Just as with the previous sections, we are going to define the training loops.

```
from dl_workshop.gaussian_mixture import make_step_scannable
make_step_scannable??
```

For our demonstration here, we are going to use draws from the `weights_draws`

matrix defined above,
specifically the one at index 3, which had a concentration value of 5.
Just to remind ourselves what that heatmapt looks like:

```
sns.heatmap(weights_draws[3]);
```

Now, we set up the scannable step function:

```
from jax.experimental.optimizers import adam
adam_init, adam_update, adam_get_params = adam(0.05)
step_scannable = make_step_scannable(
get_params_func=adam_get_params,
dloss_func=dloss_dp,
update_func=adam_update,
data=np.log(weights_draws[3] + 1e-6),
)
```

And then we initialize our parameters

```
log_concentration_init = random.normal(key)
params_init = log_concentration_init
```

And finally, we run the training loop as a `lax.scan`

function.

```
from jax import lax
initial_state = adam_init(params_init)
final_state, state_history = lax.scan(step_scannable, initial_state, np.arange(1000))
```

Now, we can calculate the losses over history.

```
from dl_workshop.gaussian_mixture import get_loss
get_loss??
```

```
from jax import vmap
from functools import partial
losses = vmap(
partial(
get_loss,
get_params_func=adam_get_params,
loss_func=loss_dp,
data=np.log(weights_draws[1] + 1e-6)
)
)(state_history)
```

```
plt.plot(losses)
```

What is the final value that we obtain?

```
params_opt = adam_get_params(final_state)
params_opt
```

```
np.exp(params_opt)
```

This is pretty darn close to what we started with!

## Summary

Here, we took a detour through Dirichlet processes to help you get a grounding onto how its math works.
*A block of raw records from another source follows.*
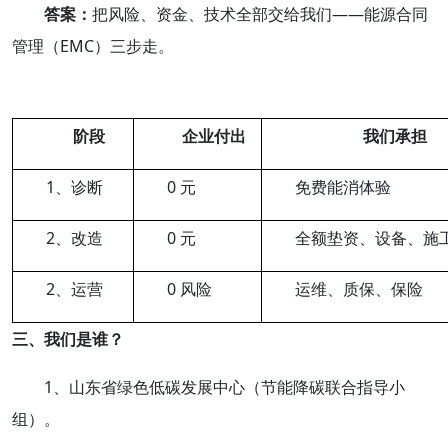
答案：
把风险、资金、技术全部交给我们——能源合同
管理（EMC）三步走。
阶段
企业付出
我们承担
1、诊断
0 元
免费能消体验
2、改造
0 元
全额垫资、设备、施
2、运营
0 风险
运维、质保、保险
三
、我们是谁？
1、山东省绿色低碳发展中心（节能降碳联合指导小
组）。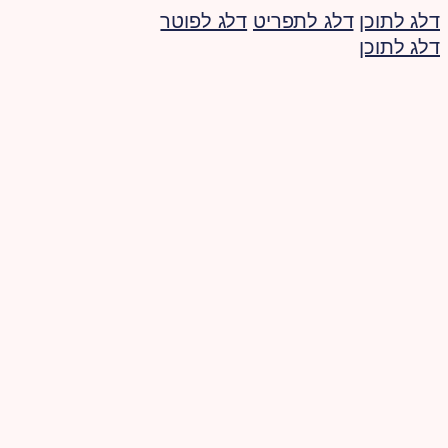
דלג לתוכן
דלג לתפריט
דלג לפוטר
דלג לתוכן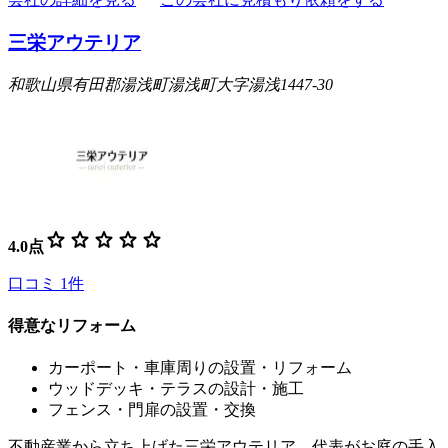
三栄アウテリア
和歌山県有田郡湯浅町湯浅町大字湯浅1447-30
star
star
star
star
star
4.0
点
口コミ
1
件
得意なリフォーム
カーポート・車庫周りの設置・リフォーム
ウッドデッキ・テラスの設計・施工
フェンス・門扉の設置・交換
不動産業から立ち上げた三栄アウテリア。代表がお庭の手入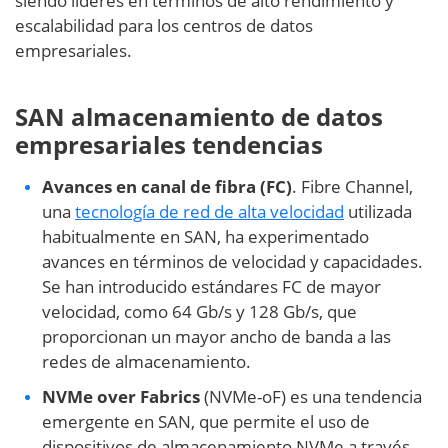
siendo líderes en términos de alto rendimiento y
escalabilidad para los centros de datos
empresariales.
SAN
almacenamiento de datos
empresariales
tendencias
Avances en canal de fibra (FC)
. Fibre Channel,
una
tecnología de red de alta velocidad
utilizada
habitualmente en SAN, ha experimentado
avances en términos de velocidad y capacidades.
Se han introducido estándares FC de mayor
velocidad, como 64 Gb/s y 128 Gb/s, que
proporcionan un mayor ancho de banda a las
redes de almacenamiento.
NVMe over Fabrics
(NVMe-oF) es una tendencia
emergente en SAN, que permite el uso de
dispositivos de almacenamiento NVMe a través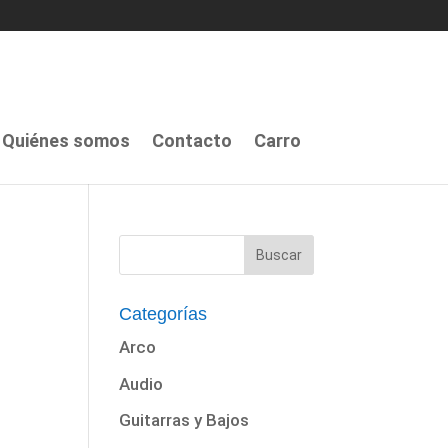
Quiénes somos
Contacto
Carro
Categorías
Arco
Audio
Guitarras y Bajos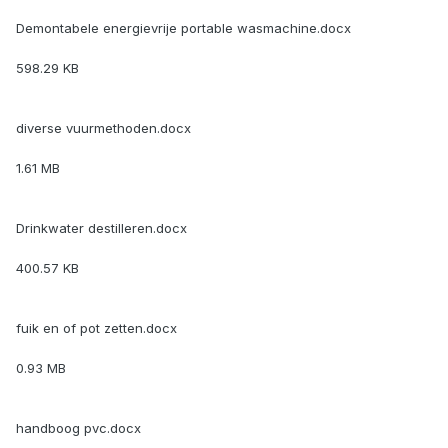
Demontabele energievrije portable wasmachine.docx
598.29 KB
diverse vuurmethoden.docx
1.61 MB
Drinkwater destilleren.docx
400.57 KB
fuik en of pot zetten.docx
0.93 MB
handboog pvc.docx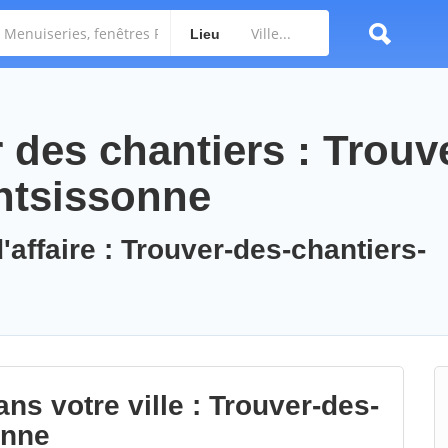
Lieu
des chantiers : Trouv
ntsissonne
'affaire : Trouver-des-chantiers-
ns votre ville : Trouver-des-
onne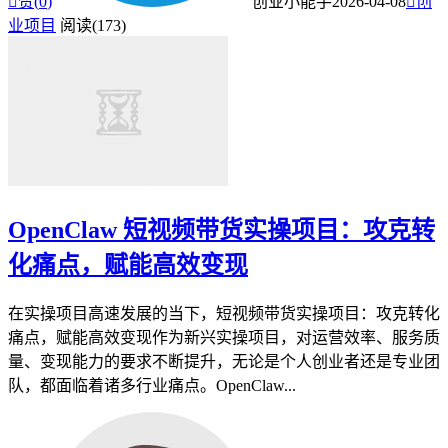

赞(
0
)
创业小能手
2026-04-08

创
业项目
阅读(173)
OpenClaw 短视频带货实操项目：攻克转
化痛点，赋能高效变现
在实操项目高速发展的当下，短视频带货实操项目：攻克转化
痛点，赋能高效变现作为新兴实操项目，对运营效率、服务质
量、变现能力的要求不断提升，无论是个人创业者还是专业团
队，都面临着诸多行业痛点。OpenClaw...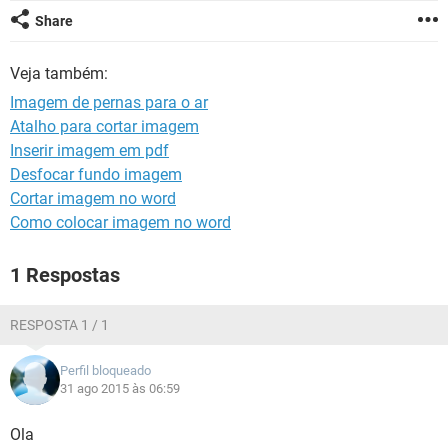
GUIA DE COMPRAS
Share
Veja também:
Imagem de pernas para o ar
Atalho para cortar imagem
Inserir imagem em pdf
Desfocar fundo imagem
Cortar imagem no word
Como colocar imagem no word
1 Respostas
RESPOSTA 1 / 1
Perfil bloqueado
31 ago 2015 às 06:59
Ola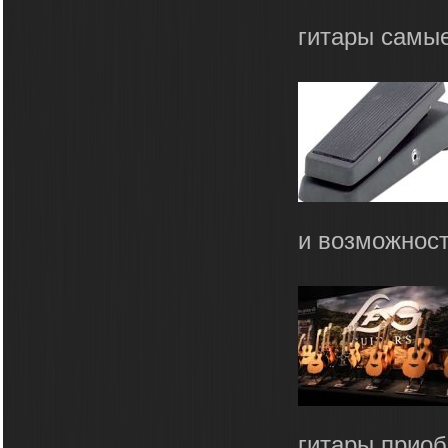
гитары самые
и возможност
гитары приоб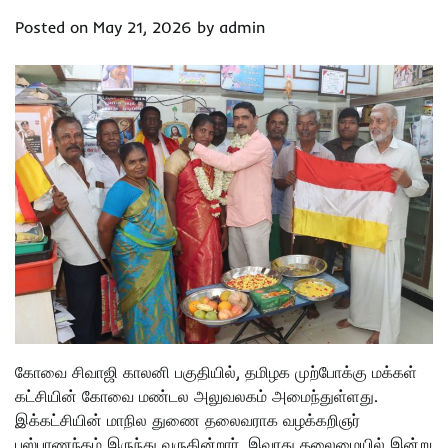
Posted on
May 21, 2026
by
admin
கோவை சிவாஜி காலனி பகுதியில், தமிழக முற்போக்கு மக்கள்
கட்சியின் கோவை மண்டல அலுவலகம் அமைந்துள்ளது.
இக்கட்சியின் மாநில துணை தலைவராக வழக்கறிஞர்
புஸ்பாணந்தம் இருந்து வருகின்றார். இவரது தலைமையில் இன்று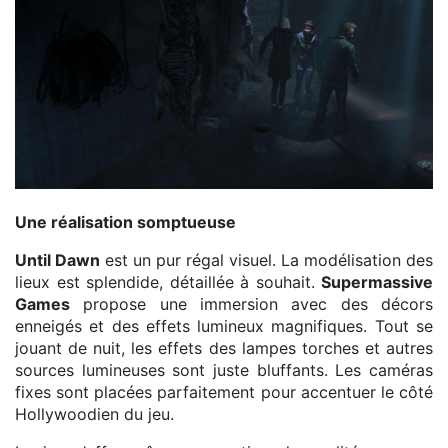
Drôle d'abattoir
Une réalisation somptueuse
Until Dawn
est un pur régal visuel. La modélisation des
lieux est splendide, détaillée à souhait.
Supermassive
Games
propose une immersion avec des décors
enneigés et des effets lumineux magnifiques. Tout se
jouant de nuit, les effets des lampes torches et autres
sources lumineuses sont juste bluffants. Les caméras
fixes sont placées parfaitement pour accentuer le côté
Hollywoodien du jeu.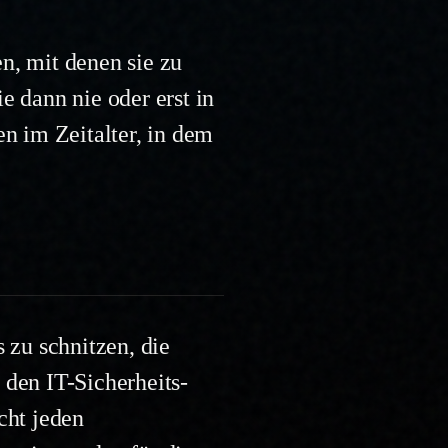
n, mit denen sie zu
e dann nie oder erst in
en im Zeitalter, in dem
 zu schnitzen, die
 den IT-Sicherheits-
cht jeden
Through code, we saw how to:

- Use the Beta distribution,
- Write the stick-breaking process using Beta-distributed draws to generate large vectors of weights that correspond to categorical probabilities,
- Run the stick-breaking process backwards from a vector of categorical probabilities to get back Beta-distributed draws
- Infer the maximum likelihood concentration value given a set of draws.

The primary purpose of this section was to get you primed for the next section,
in which we try to simulatenously infer the number of prominent mixture components
and their distribution parameters.
A (ahem!) *derivative* outcome here was that I hopefully showed you how it is possible
to use gradient-based optimization on seemingly discrete problems.